Given data:
+ + + + + + +
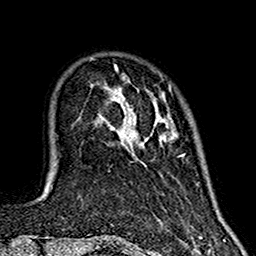
Breast MRI (dynamic contrast-enhanced), one axial slice. Slice 33 of 160 in the series (ordered by position). Cropped to one breast. Dynamic contrast-enhanced series, time point 2 of 7 at this slice position (early post-contrast). 1.5 T. TE 2.7 ms, TR 5.4 ms. 1 mm slice thickness. 256 × 256 image matrix, field of view 155 × 155 mm. Female patient.
Annotated regions visible in this slice (semi-automatic segmentation, software-assisted and operator-edited):
- enhancing-tissue mask used for the functional tumour volume (all voxels passing the contrast-enhancement thresholds inside the analysis volume; usually the tumour): bounding box [x1, y1, x2, y2] px = [110, 66, 184, 157]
+ + + + + + +
Exercise: Keep every word of the lines above unchanged in the copy, and omit the pictures.

Exercise solution:
Breast MRI (dynamic contrast-enhanced), one axial slice. Slice 33 of 160 in the series (ordered by position). Cropped to one breast. Dynamic contrast-enhanced series, time point 2 of 7 at this slice position (early post-contrast). 1.5 T. TE 2.7 ms, TR 5.4 ms. 1 mm slice thickness. 256 × 256 image matrix, field of view 155 × 155 mm. Female patient.
Annotated regions visible in this slice (semi-automatic segmentation, software-assisted and operator-edited):
- enhancing-tissue mask used for the functional tumour volume (all voxels passing the contrast-enhancement thresholds inside the analysis volume; usually the tumour): bounding box [x1, y1, x2, y2] px = [110, 66, 184, 157]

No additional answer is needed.